Torii MacAdams has seen the last page of Google
Ruthless Records was more than NWA, it was a menagerie. The label’s first act includes the familiar names–NWA, D.O.C., and Above The Law–but it’s during the second that Eazy-E and Jerry Heller assembled the rap version of Dr. Moreau’s island*. True to the label’s gangster rap roots, Ruthless signed South Central Chicano gangbangers Brownside, the DJs Quik and Battlecat-produced Penthouse Players Clique, and a group of Clevelanders known previously as B.O.N.E. Enterprise. With the successes of J.J. Fad, Lady of Rage, and Tairrie B apparently in mind, they signed the narrow-hipped and sexually suggestive H.W.A. (Hoes With Attitudes) and the rawer Menajahtwa (pronounced “menage à trois”). For the more socially conscious rap fan, Ruthless had the Atban Klann, partially comprised of future Black Eyed Peas/human rights violators Will.I.Am and Apl. De Ap, and Blood of Abraham.
Blood of Abraham fit a mold: they were white rappers in the era of The Whooliganz (Scott Caan and Alchemist!), House of Pain, and Young Black Teenagers, groups meant to capitalize on the success of Beastie Boys and 3rd Bass. The twist: they were proud Jews, who rapped about subject matter of greater interest to Red Sea pedestrians from Beverly Hills than teens from Compton. Members Benyad (Benjamin Mor) and Mazik (David Saevitz) met at Birmingham High School in Van Nuys, a glorified, civilization-adjacent strip mall, after Mazik moved to the city from Las Vegas. While working at the Topanga Mall post-graduation, the duo pestered Eazy-E into letting them perform at a gang truce event at Gazzari’s in Hollywood. Their performance in front a rowdy crowd of Crips and Bloods convinced Eazy-E to sign Blood of Abraham, and, in 1993, they released their debut album Future Profits.
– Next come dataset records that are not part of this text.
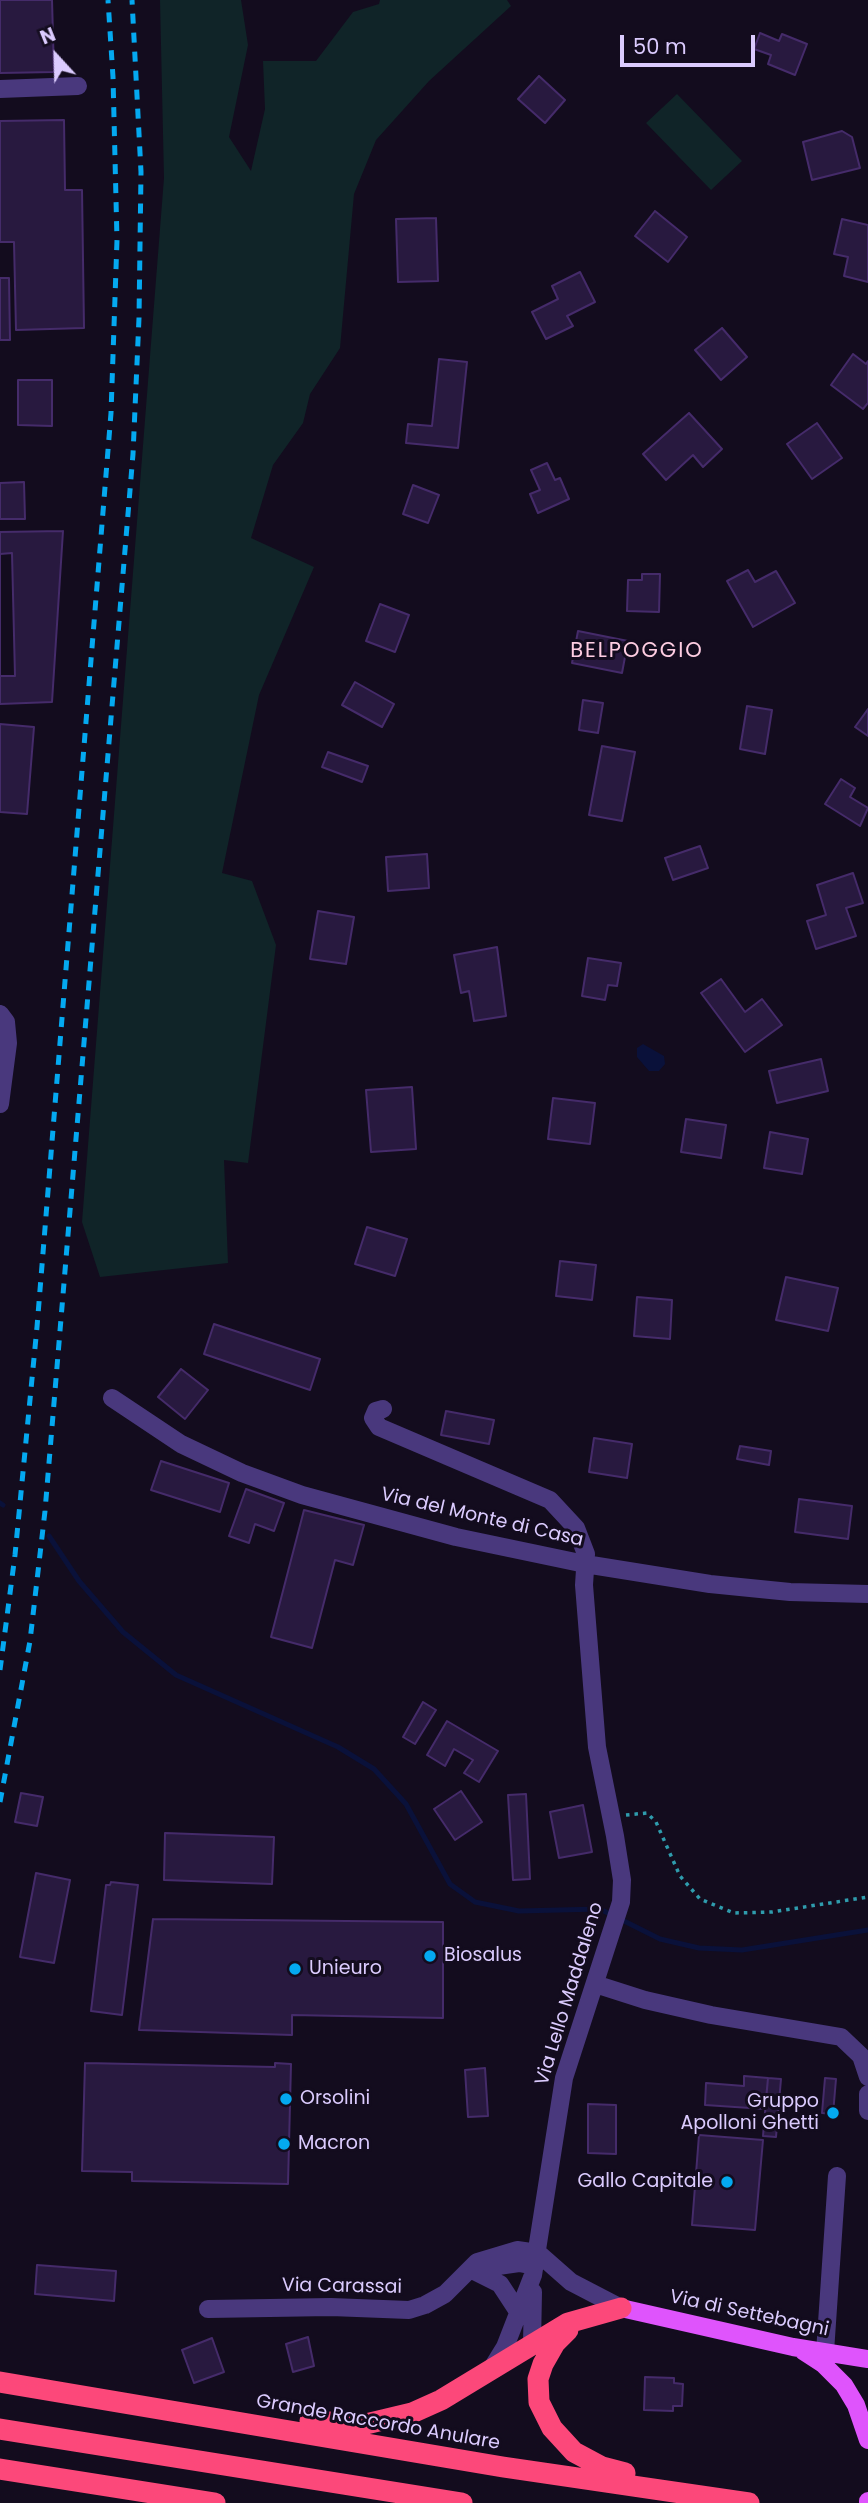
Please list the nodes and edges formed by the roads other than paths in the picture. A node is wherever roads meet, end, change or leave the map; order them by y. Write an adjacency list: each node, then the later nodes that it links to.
1 (78, 86): 2 (street)
2 (0, 89)
3 (0, 1014): 4 (street)
4 (0, 1104)
5 (112, 1398): 7 (street, Via del Monte di Casa)
6 (383, 1409): 7 (street, Via Lello Maddaleno)
7 (585, 1564): 8 (street, Via del Monte di Casa); 9 (street, Via Lello Maddaleno)
8 (868, 1594)
9 (595, 1984): 10 (street); 14 (street, Via Lello Maddaleno)
10 (868, 2077)
11 (868, 2094): 12 (street)
12 (868, 2111)
13 (837, 2176): 23 (street)
14 (532, 2262): 15 (street, Via Carassai); 16 (street); 18 (street); 20 (street)
15 (469, 2273): 17 (street, Via Carassai); 18 (street)
16 (621, 2308): 19 (highway); 21 (main road, Via di Settebagni)
17 (208, 2309)
18 (519, 2314): 25 (street)
19 (581, 2318): 20 (highway); 27 (highway)
20 (531, 2344): 25 (highway); 27 (highway)
21 (793, 2347): 23 (main road, Via di Settebagni); 30 (main road)
22 (868, 2348): 24 (street)
23 (825, 2352): 24 (main road, Via di Settebagni)
24 (868, 2359)
25 (492, 2368): 28 (highway)
26 (0, 2382): 28 (highway, Grande Raccordo Anulare)
27 (537, 2391): 32 (highway)
28 (217, 2419): 32 (highway, Grande Raccordo Anulare)
29 (0, 2429): 34 (highway)
30 (868, 2440)
31 (0, 2469): 33 (highway)
32 (662, 2489): 35 (highway, Grande Raccordo Anulare)
33 (215, 2503)
34 (463, 2503)
35 (749, 2503)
Like their jheri-curled mentor, Blood of Abraham were provocative. Future Profits’ lead singles were “Stabbed By The Steeple” and “Niggaz And Jewz (Some Say Kikes),” the latter featuring the aforementioned Will.I.Am under moniker “Will 1X” and Eazy-E. On “Stabbed By The Steeple,” Blood of Abraham rapped about the evils of Christian missionaries; for the song’s music video, the group wandered around Jerusalem, half-dancing and rapping at the Wailing Wall. “Niggaz and Jewz” opens with a speech from a Klansman. Despite its semi-controversial title, what follows is reasonably predictable fare–would you be shocked to know that neither Eazy-E nor Blood of Abraham are down with racism?
Blood of Abraham’s rap careers appear to have been sunk by the combined effects of Eazy-E’s untimely death, the high-minded content and narrow appeal of their lyrics, and most importantly, the group’s merely moderate ability. Still, there’s dignity in failing on one’s own terms–they could’ve pretended to be gangsters, made gimmicky joke rap like schmucks 2 Live Jews, or used their Judaism as a crutch for their own racism à la Lil Dicky. They didn’t, and, albeit briefly, they got to be part of Eazy-E’s wacky, wonderful world.
*They also signed immensely forgettable R&B act Po’ Broke & Lonely
and America’s preeminent hip-hop flutist, Jimmy Z.